The final act of hope is tinged with the reality of the one praying: “Why, my soul, are you downcast? Why so disturbed within me? Put your hope in God, for I will yet praise him, my Savior and my God.”

Our troubles do not have the last word. God does. Jesus, our Emmanuel—God with us—does. The Holy Spirit does. God hears our cries and our laments.

In our New Testament reading, brief as it is, there are nine occurrences of the word comfort or forms of it. Our English word comfort comes from two words in the Latin meaning fortify with or strengthen together. “Com” means with, as in communion and community. “Fort” is directly from fortify, to strengthen. To comfort is to fortify another, to strengthen and encourage another. But there is a word behind that word. In the original language of the New Testament this word translated comfort is one of the names for the Holy Spirit. That word literally means “called to come alongside.” God’s Spirit comes alongside us. In our losses and troubles, we are never alone. The Holy Spirit is walking with us, comforting us.

In “The Message,” this phrase of 2 Corinthians 1:3-4 catches the meaning: God comes alongside us when we go through hard times, and before you know it, he brings us alongside someone else who is going through hard times so that we can be there for that person just as God was there for us.” 

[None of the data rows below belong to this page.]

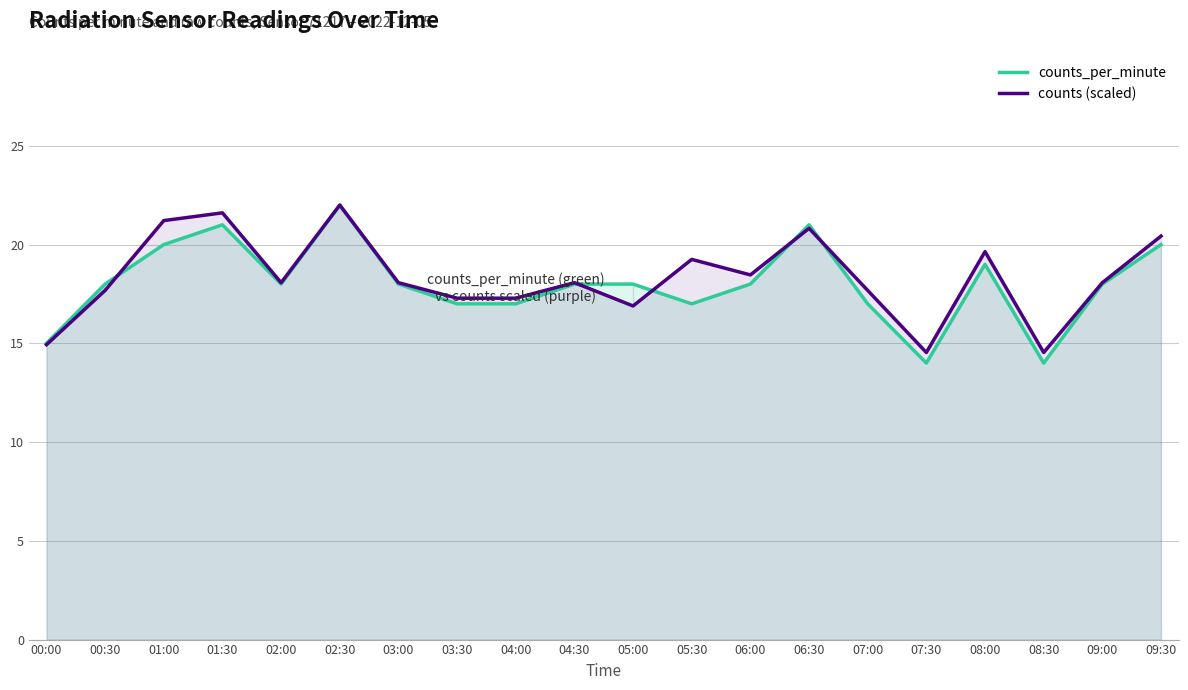

What is the sum of the counts_per_minute values at 02:30 and 06:30?

43.0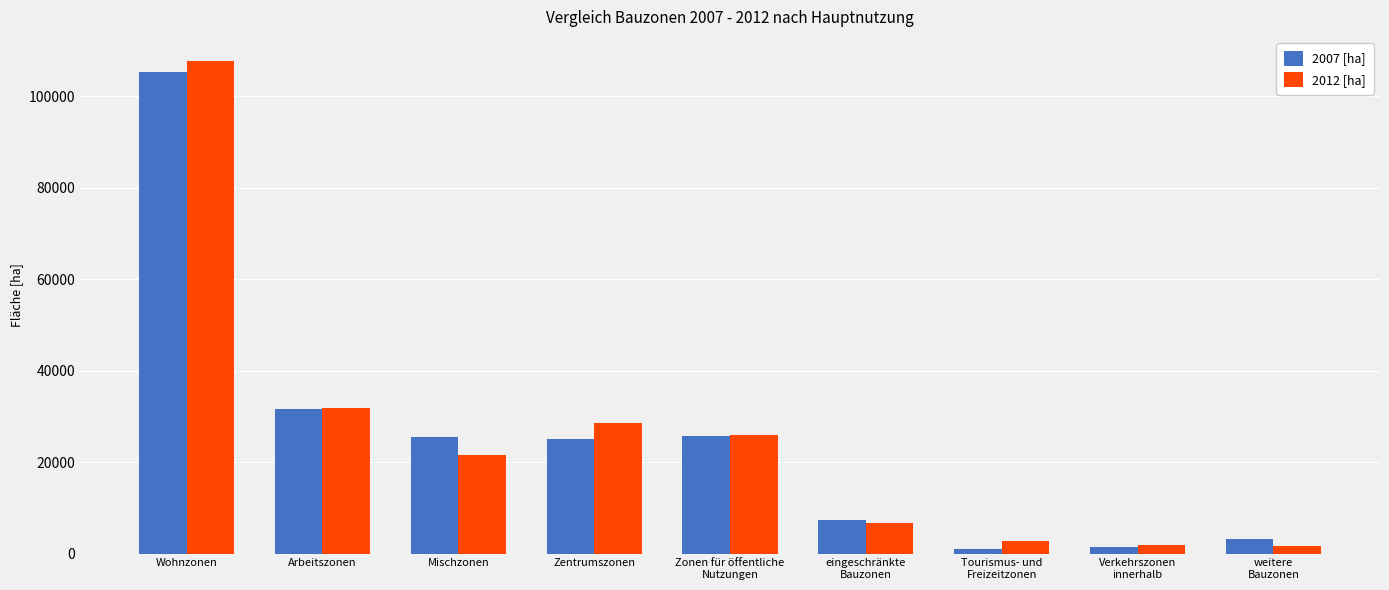

Which series has the largest range (max minus min)?

2012 [ha]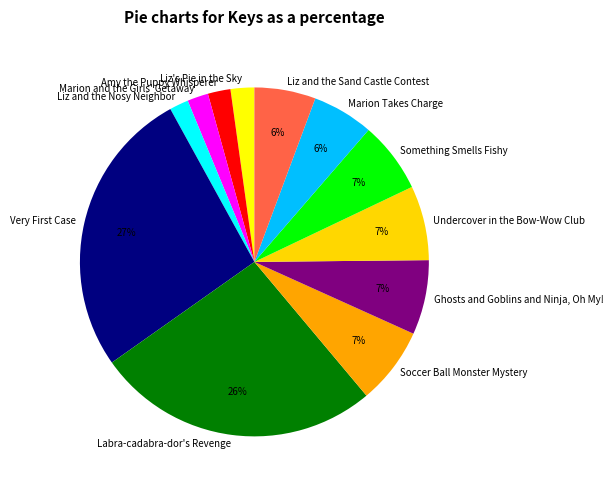

Is it true that Soccer Ball Monster Mystery is 16% of the pie?

False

This Blue Advent worship is a service of comfort and hope for all: for those of us recently bereaved by the death of a loved one; for those of us that have lost jobs; for those of us facing health challenges, whether physical, mental, or emotional; for all of us who know our own brokenness and are willing to be honest with God, the God of all comfort and hope. God’s word invites us to be honest, whether in lament or in praise. Indeed, lament is a form of praise when it is directed to God. If we have not experienced these kinds of losses, we have relatives and friends that have. We are not alone. Jesus has come to be our Emmanuel, God with us. We put our hope in God, and we praise our Savior and our God, the God of all comfort.